━━ Source data ━━

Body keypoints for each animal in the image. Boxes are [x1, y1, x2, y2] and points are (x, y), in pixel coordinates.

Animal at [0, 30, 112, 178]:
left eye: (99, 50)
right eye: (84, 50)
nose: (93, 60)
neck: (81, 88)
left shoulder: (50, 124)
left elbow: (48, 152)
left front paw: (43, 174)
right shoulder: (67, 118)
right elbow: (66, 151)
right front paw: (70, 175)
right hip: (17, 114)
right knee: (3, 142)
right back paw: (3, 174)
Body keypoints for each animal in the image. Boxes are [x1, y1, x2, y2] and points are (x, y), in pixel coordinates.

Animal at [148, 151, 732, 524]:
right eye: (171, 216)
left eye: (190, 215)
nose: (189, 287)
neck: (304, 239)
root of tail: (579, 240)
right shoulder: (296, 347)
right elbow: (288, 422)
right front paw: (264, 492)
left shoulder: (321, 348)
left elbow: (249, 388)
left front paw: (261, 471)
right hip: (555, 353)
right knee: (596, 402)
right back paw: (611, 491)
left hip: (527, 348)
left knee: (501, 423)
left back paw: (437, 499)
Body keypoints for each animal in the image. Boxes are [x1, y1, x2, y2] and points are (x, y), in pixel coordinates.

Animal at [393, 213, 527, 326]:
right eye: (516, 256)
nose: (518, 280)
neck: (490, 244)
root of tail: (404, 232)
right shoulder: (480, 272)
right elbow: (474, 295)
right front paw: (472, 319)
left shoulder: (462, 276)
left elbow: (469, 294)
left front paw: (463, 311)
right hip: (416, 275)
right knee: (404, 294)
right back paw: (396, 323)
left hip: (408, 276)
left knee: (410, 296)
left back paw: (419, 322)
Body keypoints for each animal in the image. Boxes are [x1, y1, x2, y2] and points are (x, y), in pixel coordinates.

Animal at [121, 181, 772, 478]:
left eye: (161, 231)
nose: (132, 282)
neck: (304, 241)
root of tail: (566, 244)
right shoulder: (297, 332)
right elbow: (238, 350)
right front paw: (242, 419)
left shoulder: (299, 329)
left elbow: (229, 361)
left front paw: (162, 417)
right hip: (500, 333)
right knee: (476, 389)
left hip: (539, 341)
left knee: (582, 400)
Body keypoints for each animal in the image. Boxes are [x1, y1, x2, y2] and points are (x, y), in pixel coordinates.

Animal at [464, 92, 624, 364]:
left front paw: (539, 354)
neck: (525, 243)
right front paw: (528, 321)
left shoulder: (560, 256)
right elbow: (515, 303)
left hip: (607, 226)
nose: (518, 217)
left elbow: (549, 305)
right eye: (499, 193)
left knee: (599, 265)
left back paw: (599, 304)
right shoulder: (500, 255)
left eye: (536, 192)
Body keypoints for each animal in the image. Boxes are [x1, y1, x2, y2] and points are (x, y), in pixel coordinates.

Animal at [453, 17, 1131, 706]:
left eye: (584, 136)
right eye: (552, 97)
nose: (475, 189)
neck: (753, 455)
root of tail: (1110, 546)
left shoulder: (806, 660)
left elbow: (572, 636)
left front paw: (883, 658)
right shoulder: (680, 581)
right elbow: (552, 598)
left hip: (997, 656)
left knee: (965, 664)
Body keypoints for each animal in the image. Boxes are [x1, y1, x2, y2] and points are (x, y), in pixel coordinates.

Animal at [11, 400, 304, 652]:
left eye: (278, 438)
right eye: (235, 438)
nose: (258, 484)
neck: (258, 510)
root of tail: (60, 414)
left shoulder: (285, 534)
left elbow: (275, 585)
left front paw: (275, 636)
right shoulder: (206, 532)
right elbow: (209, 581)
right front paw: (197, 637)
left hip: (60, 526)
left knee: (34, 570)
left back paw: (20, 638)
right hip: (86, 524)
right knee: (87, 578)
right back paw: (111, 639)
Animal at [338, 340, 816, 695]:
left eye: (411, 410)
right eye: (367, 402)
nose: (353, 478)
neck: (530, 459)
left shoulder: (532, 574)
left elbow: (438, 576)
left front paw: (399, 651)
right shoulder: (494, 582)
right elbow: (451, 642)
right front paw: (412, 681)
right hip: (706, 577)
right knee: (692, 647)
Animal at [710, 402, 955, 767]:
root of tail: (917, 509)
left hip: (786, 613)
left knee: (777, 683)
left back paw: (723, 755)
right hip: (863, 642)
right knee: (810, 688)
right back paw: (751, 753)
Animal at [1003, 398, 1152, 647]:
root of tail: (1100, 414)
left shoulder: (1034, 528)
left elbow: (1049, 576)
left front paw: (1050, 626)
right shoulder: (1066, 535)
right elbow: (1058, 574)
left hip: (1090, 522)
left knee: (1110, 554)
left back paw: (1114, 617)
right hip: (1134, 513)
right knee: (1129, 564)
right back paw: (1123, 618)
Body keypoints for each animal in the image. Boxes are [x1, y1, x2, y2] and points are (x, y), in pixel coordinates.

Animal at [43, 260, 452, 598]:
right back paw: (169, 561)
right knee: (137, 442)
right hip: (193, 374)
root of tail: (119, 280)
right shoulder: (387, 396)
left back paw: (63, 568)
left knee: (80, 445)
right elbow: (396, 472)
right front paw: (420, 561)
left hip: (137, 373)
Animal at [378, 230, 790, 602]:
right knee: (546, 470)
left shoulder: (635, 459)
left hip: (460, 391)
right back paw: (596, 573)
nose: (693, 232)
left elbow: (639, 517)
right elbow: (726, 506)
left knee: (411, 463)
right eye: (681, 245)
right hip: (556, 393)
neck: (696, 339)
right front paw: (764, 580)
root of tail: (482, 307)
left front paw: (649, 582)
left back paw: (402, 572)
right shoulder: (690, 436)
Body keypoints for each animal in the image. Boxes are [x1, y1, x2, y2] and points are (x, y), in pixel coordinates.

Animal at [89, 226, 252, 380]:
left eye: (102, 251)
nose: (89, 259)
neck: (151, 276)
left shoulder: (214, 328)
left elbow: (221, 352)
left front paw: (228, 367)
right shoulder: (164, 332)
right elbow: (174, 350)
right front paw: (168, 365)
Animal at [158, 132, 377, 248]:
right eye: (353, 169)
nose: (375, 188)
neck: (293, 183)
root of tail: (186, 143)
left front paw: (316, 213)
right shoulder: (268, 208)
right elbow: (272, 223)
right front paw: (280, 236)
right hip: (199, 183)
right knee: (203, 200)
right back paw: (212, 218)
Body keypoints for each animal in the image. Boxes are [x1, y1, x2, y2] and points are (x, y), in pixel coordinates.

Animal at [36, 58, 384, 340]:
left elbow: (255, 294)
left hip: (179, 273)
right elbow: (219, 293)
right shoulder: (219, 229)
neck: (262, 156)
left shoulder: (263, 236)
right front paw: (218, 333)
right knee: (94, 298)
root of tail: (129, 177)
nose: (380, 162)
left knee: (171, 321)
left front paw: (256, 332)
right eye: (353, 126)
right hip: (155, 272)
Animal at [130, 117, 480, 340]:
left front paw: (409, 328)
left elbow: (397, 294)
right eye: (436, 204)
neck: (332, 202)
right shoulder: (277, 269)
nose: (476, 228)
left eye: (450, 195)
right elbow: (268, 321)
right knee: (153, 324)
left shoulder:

━━━

◆ Exercise prompt: Down to the last line, retype the entries above exactly.

◆ Output:
Body keypoints for each animal in the image. Boxes are [x1, y1, x2, y2] and points are (x, y), in pixel coordinates.

Animal at [0, 30, 112, 178]:
left eye: (99, 50)
right eye: (84, 50)
nose: (93, 60)
neck: (81, 88)
left shoulder: (50, 124)
left elbow: (48, 152)
left front paw: (43, 174)
right shoulder: (67, 118)
right elbow: (66, 151)
right front paw: (70, 175)
right hip: (17, 114)
right knee: (3, 142)
right back paw: (3, 174)
Body keypoints for each animal in the image. Boxes are [x1, y1, x2, y2] and points are (x, y), in pixel coordinates.

Animal at [148, 151, 732, 524]:
right eye: (171, 216)
left eye: (190, 215)
nose: (189, 287)
neck: (304, 239)
root of tail: (579, 240)
right shoulder: (296, 347)
right elbow: (288, 422)
right front paw: (264, 492)
left shoulder: (321, 348)
left elbow: (249, 388)
left front paw: (261, 471)
right hip: (555, 353)
right knee: (596, 402)
right back paw: (611, 491)
left hip: (527, 348)
left knee: (501, 423)
left back paw: (437, 499)
Body keypoints for each animal in the image. Boxes are [x1, y1, x2, y2] and points are (x, y), in pixel coordinates.

Animal at [393, 213, 527, 326]:
right eye: (516, 256)
nose: (518, 280)
neck: (490, 244)
root of tail: (404, 232)
right shoulder: (480, 272)
right elbow: (474, 295)
right front paw: (472, 319)
left shoulder: (462, 276)
left elbow: (469, 294)
left front paw: (463, 311)
right hip: (416, 275)
right knee: (404, 294)
right back paw: (396, 323)
left hip: (408, 276)
left knee: (410, 296)
left back paw: (419, 322)
Body keypoints for each animal in the image. Boxes are [x1, y1, x2, y2] and points are (x, y), in pixel coordinates.

Animal at [121, 181, 772, 478]:
left eye: (161, 231)
nose: (132, 282)
neck: (304, 241)
root of tail: (566, 244)
right shoulder: (297, 332)
right elbow: (238, 350)
right front paw: (242, 419)
left shoulder: (299, 329)
left elbow: (229, 361)
left front paw: (162, 417)
right hip: (500, 333)
right knee: (476, 389)
left hip: (539, 341)
left knee: (582, 400)
Body keypoints for each animal in the image. Boxes are [x1, y1, x2, y2] and points are (x, y), in pixel coordinates.

Animal at [464, 92, 624, 364]:
left front paw: (539, 354)
neck: (525, 243)
right front paw: (528, 321)
left shoulder: (560, 256)
right elbow: (515, 303)
left hip: (607, 226)
nose: (518, 217)
left elbow: (549, 305)
right eye: (499, 193)
left knee: (599, 265)
left back paw: (599, 304)
right shoulder: (500, 255)
left eye: (536, 192)
Body keypoints for each animal in the image. Boxes are [x1, y1, x2, y2] and points are (x, y), in pixel coordinates.

Animal at [453, 17, 1131, 706]:
left eye: (584, 136)
right eye: (552, 97)
nose: (475, 189)
neck: (753, 455)
root of tail: (1110, 546)
left shoulder: (806, 660)
left elbow: (572, 636)
left front paw: (883, 658)
right shoulder: (680, 581)
right elbow: (552, 598)
left hip: (997, 656)
left knee: (965, 664)
Body keypoints for each animal in the image. Boxes are [x1, y1, x2, y2] and points are (x, y), in pixel coordinates.

Animal at [11, 400, 304, 652]:
left eye: (278, 438)
right eye: (235, 438)
nose: (258, 484)
neck: (258, 510)
root of tail: (60, 414)
left shoulder: (285, 534)
left elbow: (275, 585)
left front paw: (275, 636)
right shoulder: (206, 532)
right elbow: (209, 581)
right front paw: (197, 637)
left hip: (60, 526)
left knee: (34, 570)
left back paw: (20, 638)
right hip: (86, 524)
right knee: (87, 578)
right back paw: (111, 639)
Animal at [338, 340, 816, 695]:
left eye: (411, 410)
right eye: (367, 402)
nose: (353, 478)
neck: (530, 459)
left shoulder: (532, 574)
left elbow: (438, 576)
left front paw: (399, 651)
right shoulder: (494, 582)
right elbow: (451, 642)
right front paw: (412, 681)
right hip: (706, 577)
right knee: (692, 647)
Animal at [710, 402, 955, 767]:
root of tail: (917, 509)
left hip: (786, 613)
left knee: (777, 683)
left back paw: (723, 755)
right hip: (863, 642)
right knee: (810, 688)
right back paw: (751, 753)
Animal at [1003, 398, 1152, 647]:
root of tail: (1100, 414)
left shoulder: (1034, 528)
left elbow: (1049, 576)
left front paw: (1050, 626)
right shoulder: (1066, 535)
right elbow: (1058, 574)
left hip: (1090, 522)
left knee: (1110, 554)
left back paw: (1114, 617)
right hip: (1134, 513)
right knee: (1129, 564)
right back paw: (1123, 618)
Body keypoints for each animal in the image. Boxes are [x1, y1, x2, y2] and points are (x, y), in pixel coordinates.

Animal at [43, 260, 452, 598]:
right back paw: (169, 561)
right knee: (137, 442)
right hip: (193, 374)
root of tail: (119, 280)
right shoulder: (387, 396)
left back paw: (63, 568)
left knee: (80, 445)
right elbow: (396, 472)
right front paw: (420, 561)
left hip: (137, 373)
Animal at [378, 230, 790, 602]:
right knee: (546, 470)
left shoulder: (635, 459)
left hip: (460, 391)
right back paw: (596, 573)
nose: (693, 232)
left elbow: (639, 517)
right elbow: (726, 506)
left knee: (411, 463)
right eye: (681, 245)
right hip: (556, 393)
neck: (696, 339)
right front paw: (764, 580)
root of tail: (482, 307)
left front paw: (649, 582)
left back paw: (402, 572)
right shoulder: (690, 436)
Body keypoints for each animal in the image. Boxes are [x1, y1, x2, y2] and points are (x, y), in pixel coordinates.

Animal at [89, 226, 252, 380]:
left eye: (102, 251)
nose: (89, 259)
neck: (151, 276)
left shoulder: (214, 328)
left elbow: (221, 352)
left front paw: (228, 367)
right shoulder: (164, 332)
right elbow: (174, 350)
right front paw: (168, 365)
Animal at [158, 132, 377, 248]:
right eye: (353, 169)
nose: (375, 188)
neck: (293, 183)
root of tail: (186, 143)
left front paw: (316, 213)
right shoulder: (268, 208)
right elbow: (272, 223)
right front paw: (280, 236)
right hip: (199, 183)
right knee: (203, 200)
right back paw: (212, 218)
Body keypoints for each animal in the image. Boxes are [x1, y1, x2, y2] and points are (x, y), in pixel coordinates.

Animal at [36, 58, 384, 340]:
left elbow: (255, 294)
left hip: (179, 273)
right elbow: (219, 293)
right shoulder: (219, 229)
neck: (262, 156)
left shoulder: (263, 236)
right front paw: (218, 333)
right knee: (94, 298)
root of tail: (129, 177)
nose: (380, 162)
left knee: (171, 321)
left front paw: (256, 332)
right eye: (353, 126)
right hip: (155, 272)
Animal at [130, 117, 480, 340]:
left front paw: (409, 328)
left elbow: (397, 294)
right eye: (436, 204)
neck: (332, 202)
right shoulder: (277, 269)
nose: (476, 228)
left eye: (450, 195)
right elbow: (268, 321)
right knee: (153, 324)
left shoulder:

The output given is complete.